Dass der Beschwerdeführer das oben beschriebene Verhalten an den Tag legte, ergibt sich insbesondere aus den schlüssigen und nachvollziehbaren Ausführungen des Zeugen, an welchen kein Anlass bestand zu zweifeln, sowie aus freier Würdigung der Beweise. Der Zeuge hinterließ in der Verhandlung einen höchst objektiven, ausschließlich an der wahrheitsgemäßen Wiedergabe seiner Wahrnehmungen interessierten Eindruck und ist im gesamten Verfahren kein Anhaltspunkt dafür hervorgekommen, dass er ein Interesse oder einen Anlass gehabt hätte, den Beschwerdeführer wahrheitswidrig zu belasten. Das Verwaltungsgericht Wien schenkt daher seiner Zeugenaussage mehr Glauben als den mit der Aktenlage in Widerspruch stehenden Angaben des Beschwerdeführers. Es erscheint auch durchaus vorstellbar, dass der Beschwerdeführer aufgrund einer durch den vorangehenden Alkoholkonsum beeinflussten Sinneswahrnehmung (er gibt in der Beschwerde an, Glühwein getrunken zu haben) nicht mehr einschätzen konnte, welche Wirkung sein Verhalten auf andere Personen hatte. Die Angaben des Beschwerdeführers sind angesichts der glaubwürdigen Aussage des Zeugen, der sich im Rahmen von Einsätzen immer wieder in ähnlichen Situationen befindet, weniger glaubhaft und nachvollziehbar.
Der Sachverhaltsfeststellung liegen somit die Angaben des Zeugen zugrunde. Diesem ist als geschultem Sicherheitsorgan zuzusinnen, einen Sachverhalt wie den gegenständlichen richtig wahrzunehmen und wiederzugeben. Dass der Zeuge diesbezüglich falsche Angaben gemacht hätte, war nicht anzunehmen.
Die wirtschaftlichen Verhältnisse des Beschwerdeführers ergeben sich aus dem Sozialversicherungsregisterauszug.
IV.3. Rechtliche Beurteilung:
IV.3.1. Zu Spruchpunkt 1 des angefochtenen Straferkenntnisses:
Unter "störendem Lärm" im Sinne der Vorläuferbestimmung zu § 1 Abs. 1 Z 2 WLSG, dem Art.
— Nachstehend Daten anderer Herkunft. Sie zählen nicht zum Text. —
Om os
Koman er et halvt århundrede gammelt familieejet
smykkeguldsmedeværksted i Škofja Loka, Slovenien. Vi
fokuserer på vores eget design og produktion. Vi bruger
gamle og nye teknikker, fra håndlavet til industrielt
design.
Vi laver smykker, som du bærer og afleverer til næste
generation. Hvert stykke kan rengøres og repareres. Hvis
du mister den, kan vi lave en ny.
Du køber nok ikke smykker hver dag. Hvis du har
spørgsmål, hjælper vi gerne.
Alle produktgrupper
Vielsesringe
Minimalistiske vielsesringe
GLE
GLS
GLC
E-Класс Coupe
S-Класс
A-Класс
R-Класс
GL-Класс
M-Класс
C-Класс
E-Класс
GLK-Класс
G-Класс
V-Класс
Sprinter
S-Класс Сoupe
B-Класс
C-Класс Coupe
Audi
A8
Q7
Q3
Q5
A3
VIII zweiter Fall EGVG und den entsprechenden landesrechtlichen Vorschriften, sind nach der ständigen Rechtsprechung des Verwaltungsgerichtshofes wegen ihrer Lautstärke für das menschliche Empfindungsvermögen unangenehm in Erscheinung tretende Geräusche zu verstehen, mögen sie durch Betätigung der menschlichen Sprechorgane oder durch Anwendung von Werkzeugen oder auf sonstige Weise unmittelbar oder mittelbar hervorgerufen werden (vgl. etwa VwGH 1.7.2010, 2008/09/0149), auch wenn sich der Täter eines willenslosen, wenn auch lebenden Werkzeuges bedient, wie etwa eines bellenden Hundes (vgl. VwGH 13.03.1978, 2790/76 mit Hinweis auf BGH 29.1.1935 A 613/34 VwSlg 241 A/1935).
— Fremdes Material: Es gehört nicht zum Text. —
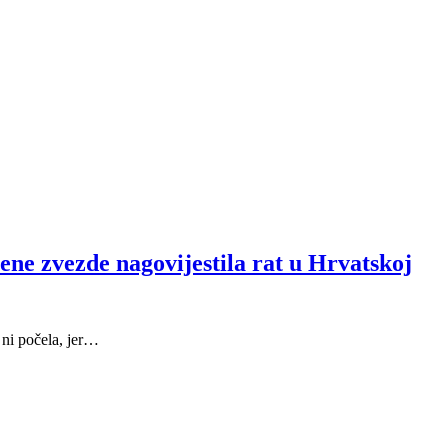
ne zvezde nagovijestila rat u Hrvatskoj
 ni počela, jer…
Nach der Rechtsprechung des Verwaltungsgerichtshofes ist Lärm dann störend, wenn er wegen seiner Art und/oder seiner Intensität geeignet ist, das Wohlbefinden normal empfindender Menschen zu stören, das heißt, es muss jene Rücksichten vermissen lassen, die die Umwelt verlangen kann, wobei die Erfahrungen des täglichen Lebens ausreichen, dies zu beurteilen (vgl. VwGH 1.7.2010, 2008/09/0149 mit Hinweis auf VwGH 30.1.1973, 0315/71; 21.12.1987, 87/10/0136-0139; 26.9.1990, 90/10/0057; 26.9.1990, 89/10/0224, 0226; 15.6.1987, 85/10/0105).
Nicht schon die Erregung von störendem Lärm ist aber strafbar, sondern es muss noch ein zweites Tatbestandsmerkmal hinzukommen, dass nämlich dieser störende Lärm ungebührlicherweise erregt wurde. Lärm ist dann ungebührlicherweise erregt, wenn das Tun oder Unterlassen, das zur Erregung des Lärms führt, gegen ein Verhalten verstößt, wie es im Zusammenleben mit anderen verlangt werden muss, das heißt, es muss jene Rücksichten vermissen lassen, die die Umwelt verlangen kann (vgl. etwa VwGH 1.7.2010, 2008/09/0149 mit Hinweis auf VwGH 29.3.1993, 90/10/0153; 19.10.2005, 2003/09/0074, mwN).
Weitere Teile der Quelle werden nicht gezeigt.